Aba Kumaş, az bükümlü yün malzemeli çözgü ile az bükümlü yün ya da tiftik atkılar kullanılarak bezayağı dokuma örgüsünde dokunan kalın bir kumaştır. Aba kumaş, geniş, kaba bir serjdir. Aba, dokunulduğunda sert bir his bırakır. Dokuma bittikten sonra su ve baskı yardımıyla kumaş ezilerek keçeleştirilmektedir. Keçeye göre daha yumuşak ve dökümlü, vücuda oturduğu için hareketleri kısıtlamayan, sıcak ve rutubet geçirmediği için kışlık ve yazlık olarak kullanılır. Dokumalarda desen yoktur. Aba dokuması, doğal kahverengi yün rengi, doğal siyah yün rengi ve kırmızı renkte ipliklerle dokunmaktadır. Aba dokumasından cepken, salta, yelek, cübbe, şalvar, potur, terlik, mest ve yağmurluk yapılmaktadır.
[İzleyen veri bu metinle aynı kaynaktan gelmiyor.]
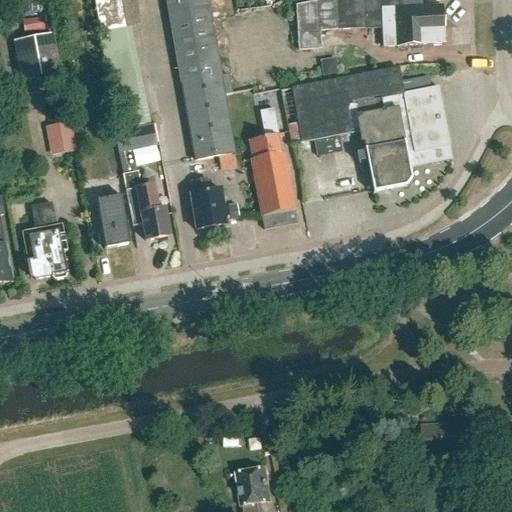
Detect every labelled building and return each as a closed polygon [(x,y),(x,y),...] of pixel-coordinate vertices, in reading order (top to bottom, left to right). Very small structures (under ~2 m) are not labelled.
[(90,0),(96,37),(125,31),(120,0),(90,0)] [(220,78),(206,0),(193,0),(166,5),(193,163),(233,156),(223,97),(232,96),(228,76),(220,78)] [(382,29),(418,9),(417,0),(328,0),(295,6),(297,51),(319,50),(318,32),(382,29)] [(418,9),(382,29),(383,48),(396,48),(396,49),(410,48),(413,50),(419,50),(421,48),(444,47),(442,10),(442,7),(418,9)] [(42,20),(21,23),(23,35),(44,32),(42,20)] [(18,83),(59,76),(52,36),(11,43),(18,83)] [(331,61),(321,63),(323,77),(337,74),(335,64),(331,61)] [(403,96),(398,69),(290,91),(301,145),(358,134),(360,144),(363,144),(372,195),(405,189),(410,181),(408,170),(451,161),(437,89),(403,96)] [(83,86),(69,88),(72,108),(87,105),(83,86)] [(281,155),(273,111),(259,114),(264,140),(248,143),(251,160),(249,160),(260,219),(261,219),(263,232),(296,226),(294,213),(284,155),(281,155)] [(70,124),(45,128),(49,150),(74,146),(70,124)] [(120,152),(153,143),(150,134),(117,143),(120,152)] [(140,190),(137,175),(123,177),(131,221),(140,219),(145,243),(169,238),(164,211),(158,212),(153,188),(140,190)] [(227,228),(226,223),(238,220),(235,206),(226,208),(223,208),(220,191),(209,193),(207,181),(191,183),(193,195),(189,196),(195,233),(227,228)] [(4,245),(0,224),(0,215),(5,215),(1,197),(0,197),(0,286),(13,284),(5,244),(4,245)] [(104,251),(129,247),(120,197),(95,202),(104,251)] [(56,229),(52,205),(30,209),(35,233),(22,235),(30,279),(34,281),(51,279),(51,277),(65,275),(62,255),(66,254),(61,228),(56,229)] [(460,431),(460,425),(421,427),(423,461),(462,459),(461,451),(469,451),(468,430),(460,431)] [(419,473),(416,449),(405,450),(407,472),(384,475),(385,490),(410,488),(410,486),(421,485),(421,484),(427,483),(426,473),(419,473)] [(243,511),(257,511),(256,506),(271,504),(265,471),(236,476),(241,509),(243,509),(243,511)]
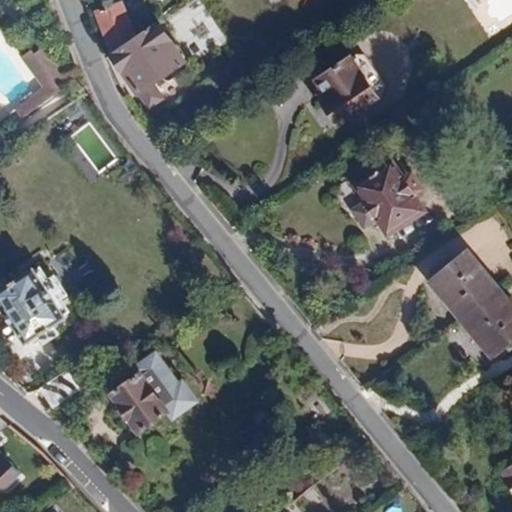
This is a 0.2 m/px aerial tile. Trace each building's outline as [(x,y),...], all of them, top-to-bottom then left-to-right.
[(94,12),(112,53),(137,35),(123,2),(94,12)] [(137,35),(112,53),(106,56),(145,111),(155,105),(165,97),(155,82),(186,61),(187,56),(184,50),(181,46),(177,44),(175,43),(159,21),(137,35)] [(379,95),(349,54),(313,80),(328,101),(320,107),(335,127),(379,95)] [(55,97),(28,57),(19,63),(40,97),(10,116),(14,124),(55,97)] [(95,172),(115,159),(96,129),(84,137),(91,147),(82,153),(95,172)] [(26,136),(0,153),(0,174),(35,150),(26,136)] [(359,201),(349,208),(364,230),(374,223),(385,239),(426,212),(390,158),(349,186),(359,201)] [(511,301),(468,248),(426,282),(491,360),(511,343),(511,301)] [(38,338),(45,350),(59,340),(52,329),(63,322),(55,309),(65,302),(52,283),(42,289),(32,273),(0,293),(0,307),(25,346),(38,338)] [(140,374),(106,397),(134,437),(167,415),(171,422),(199,403),(182,378),(178,381),(157,349),(134,365),(140,374)] [(39,391),(51,409),(77,391),(65,373),(39,391)] [(321,398),(306,409),(316,423),(331,412),(321,398)] [(0,492),(2,495),(23,476),(6,458),(0,463),(0,492)]
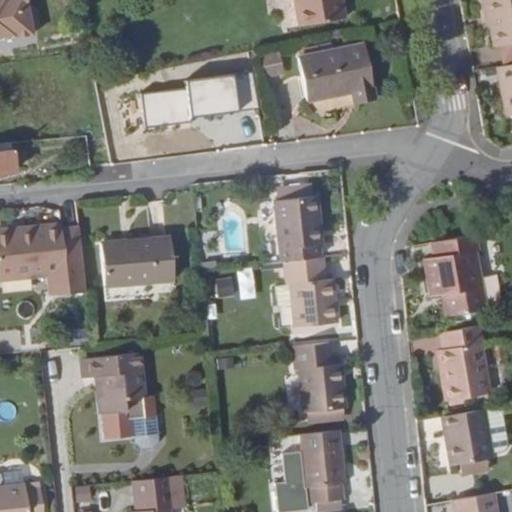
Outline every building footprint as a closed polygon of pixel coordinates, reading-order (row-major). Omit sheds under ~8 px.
[(0,0),(0,36),(26,32),(26,33),(45,30),(45,25),(53,24),(49,1),(41,3),(40,0),(0,0)] [(354,25),(350,4),(344,5),(343,0),(301,0),(308,34),(354,25)] [(489,23),(484,0),(479,0),(483,24),(489,23)] [(511,44),(511,0),(484,0),(489,23),(493,48),(511,44)] [(359,111),(382,108),(373,53),(305,64),(312,106),(356,99),(359,111)] [(511,63),(497,66),(506,116),(511,114),(511,63)] [(118,162),(137,160),(132,125),(113,128),(113,129),(118,162)] [(120,172),(118,162),(113,129),(92,131),(97,173),(120,172)] [(0,142),(0,169),(26,167),(24,139),(0,142)] [(278,201),(317,197),(316,184),(277,188),(278,201)] [(283,261),(322,257),(318,229),(322,229),(319,197),(317,197),(278,201),(275,201),(278,237),(279,253),(280,262),(283,261)] [(194,219),(193,201),(178,202),(180,221),(194,219)] [(0,280),(84,274),(80,229),(64,230),(64,225),(43,227),(43,235),(0,238),(0,280)] [(0,238),(43,235),(43,227),(0,230),(0,238)] [(171,280),(169,235),(101,239),(104,285),(171,280)] [(479,252),(477,236),(431,244),(434,260),(424,262),(430,299),(443,297),(451,296),(454,312),(486,307),(477,253),(479,252)] [(268,254),(279,253),(278,237),(267,238),(268,254)] [(324,281),(322,257),(283,261),(285,284),(290,283),(294,328),(335,324),(331,280),(324,281)] [(446,314),(454,312),(451,296),(443,297),(446,314)] [(491,396),(479,327),(444,333),(447,350),(444,351),(447,371),(442,372),(448,403),(491,396)] [(332,364),(330,344),(292,347),(294,370),(298,370),(302,412),(343,408),(340,364),(332,364)] [(439,352),(442,372),(447,371),(444,351),(439,352)] [(91,383),(93,417),(122,414),(121,402),(144,401),(140,357),(76,362),(78,384),(91,383)] [(481,410),(444,416),(448,441),(444,442),(447,465),(454,463),(456,473),(491,467),(481,410)] [(344,481),(339,430),(299,434),(303,485),(307,485),(309,499),(340,496),(338,482),(344,481)] [(173,472),(135,475),(137,504),(128,505),(128,511),(168,511),(168,500),(175,499),(173,472)] [(0,481),(0,511),(30,511),(43,511),(40,485),(27,486),(26,479),(0,481)] [(76,511),(96,510),(94,485),(74,487),(76,511)] [(495,511),(492,494),(451,501),(452,511),(495,511)]
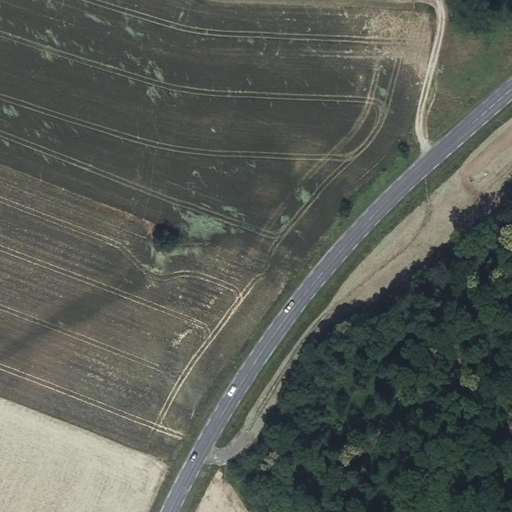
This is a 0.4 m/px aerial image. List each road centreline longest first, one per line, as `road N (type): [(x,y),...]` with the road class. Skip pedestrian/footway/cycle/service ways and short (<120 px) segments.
road 1 (secondary): [(172,511),(280,325),(371,217),(511,84)]
road 2 (track): [(428,161),(416,130),(417,91),(437,0)]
17. yüzyıldan giyim örnekleri arasında aba cepkenler ve gemici ayakkabıları genellikle modadaki yeniliklerin kaynakları arasında bulunmaktadır.
Örneğin; IV. Sultan Murat döneminde Abaza Mehmet Paşa’nın giyim kuşamı ile İstanbul’da tanınmış olduğu söylenmektedir. Çünkü çok özenli giyindiği anlaşılan bu Paşa’nın giysileri bütün gençler ve Padişah tarafından bile izlenmiştir.
Özellikle aba kumaştan kestirip giydiği cepken, şehirde kısa süre içinde moda olmuş, padişah da aynı cepkeni giyince ‘Abaza kesimi aba cepkenler’ bir anda İstanbul’daki gençlerin üzerinde görülmüştür.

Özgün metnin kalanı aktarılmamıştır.